Wrocław. Z pistoletem na innego kierowcę. 61‑latek w rękach policji
Agresja wśród kierowców to problem znany od dawna. Do niebezpiecznego zdarzenia doszło na ul. Brucknera we Wrocławiu, gdzie jeden ze zmotoryzowanych zaczął grozić drugiemu kierowcy pistoletem. Jak się okazało, była to tylko atrapa. Jednak 61-latek został zatrzymany.
12.12.2020 | aktual.: 02.03.2022 20:13
Policja od dawna apeluje o zachowanie większej kultury podczas jazdy po polskich drogach, ale sytuacja wcale nie idzie ku lepszemu. Zwłaszcza w godzinach szczytu, przy tworzących się korkach, możemy być świadkami wielu nerwowych reakcji. Pukanie się w głowę, sięganie po klakson lub grożenie pięścią stały się standardem.

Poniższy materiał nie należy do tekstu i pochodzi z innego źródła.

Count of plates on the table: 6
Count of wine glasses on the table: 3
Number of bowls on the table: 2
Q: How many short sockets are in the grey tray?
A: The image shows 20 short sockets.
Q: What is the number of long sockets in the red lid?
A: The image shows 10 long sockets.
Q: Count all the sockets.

Czasem dochodzi do znacznie groźniejszych zajść, czego dowodem mogą być wydarzenia z ul. Brucknera we Wrocławiu.
Wrocław. Z pistoletem na innego kierowcę. Okazało się, że to atrapa
Jeden z kierowców zgłosił na policję, że między nim a drugim uczestnikiem ruchu doszło do awantury, spowodowanej drogowym manewrem wykonanym przez zgłaszającego. Jednak w tym przypadku sprzeczka nie zakończyła się wykonaniem gestów przez szybę auta, tylko przeniosła się na jedno ze skrzyżowań.

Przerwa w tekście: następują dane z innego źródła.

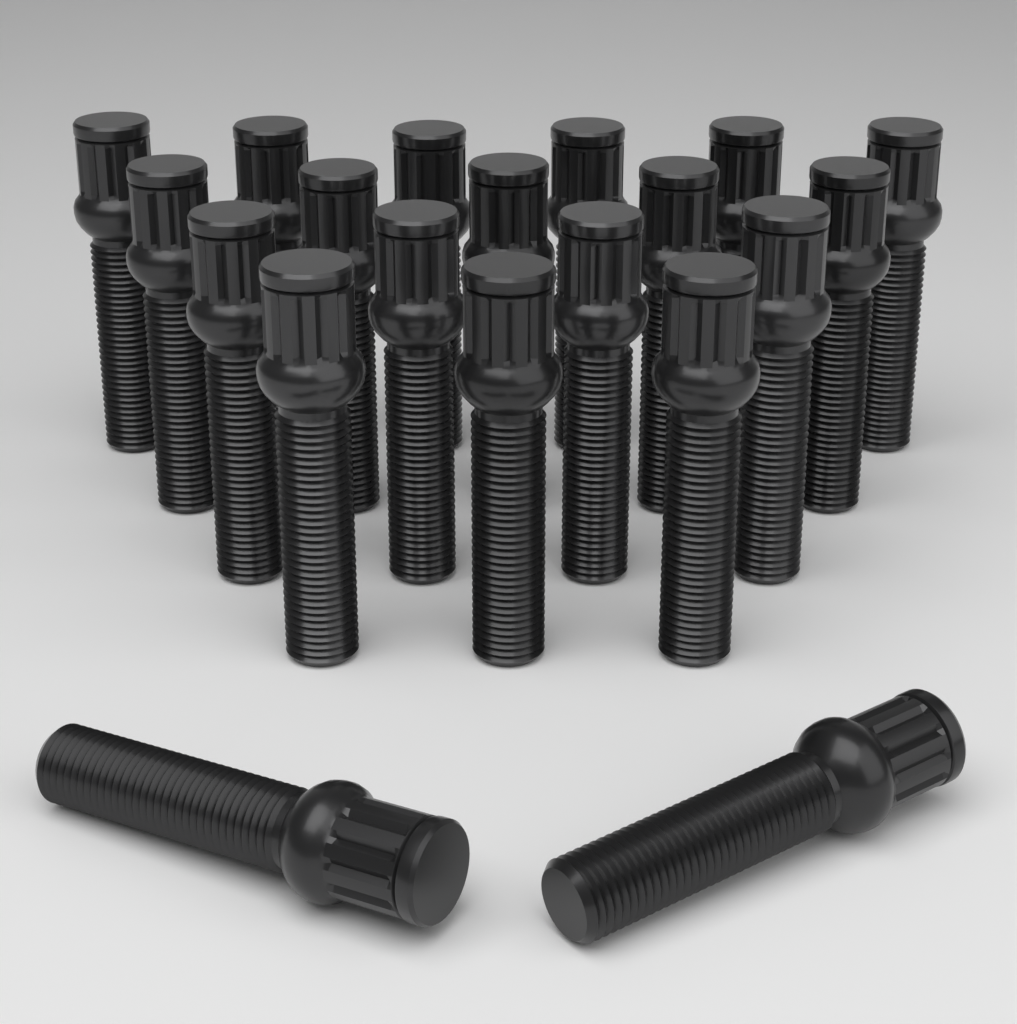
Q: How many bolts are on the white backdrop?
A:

Obaj kierowcy zatrzymali się chwilę po niebezpiecznym manewrze, aby skomentować i wyjaśnić sobie całe zajście. Wtedy doszło do niespodziewanego obrotu akcji.
- Spotkanie nie polegało na rzeczowej wymianie argumentów, tylko na słownej agresji obydwu kierowców. W pewnym momencie mężczyzna siedzący za kierownicą Mercedesa wyciągnął przedmiot przypominający broń, co wzbudziło obawę o życie i zdrowie, u drugiego z kierowców - informuje sierż. szt. Krzysztof Marcjan z wrocławskiej policji.
Funkcjonariusze, poinformowani o tym zajściu, przystąpi do działań mających na celu ustalenie tożsamości agresywnego kierowcy. Jeszcze tego samego dnia udało im się namierzyć 61-latka na parkingu jednego z centrów handlowych. W jego pojeździe znaleźli replikę pistoletu wraz z dedykowaną kaburą. Przedmiot został zabezpieczony, a mężczyzna trafił do policyjnego aresztu.
Agresywny kierowca został doprowadzony do prokuratury i usłyszał zarzut kierowania gróźb karalnych.
- Jednak całkiem prawdopodobne jest to, że konsekwencje całego zdarzenia odczują obaj mężczyźni. Z zebranych na tę chwilę materiałów wynika, że zarówno 61-latek oraz 40-latek nie stosowali się do przepisów ruchu drogowego, popełniając liczne wykroczenia i doprowadzając do niebezpiecznych sytuacji na drodze - dodaje sierż. szt. Marcjan.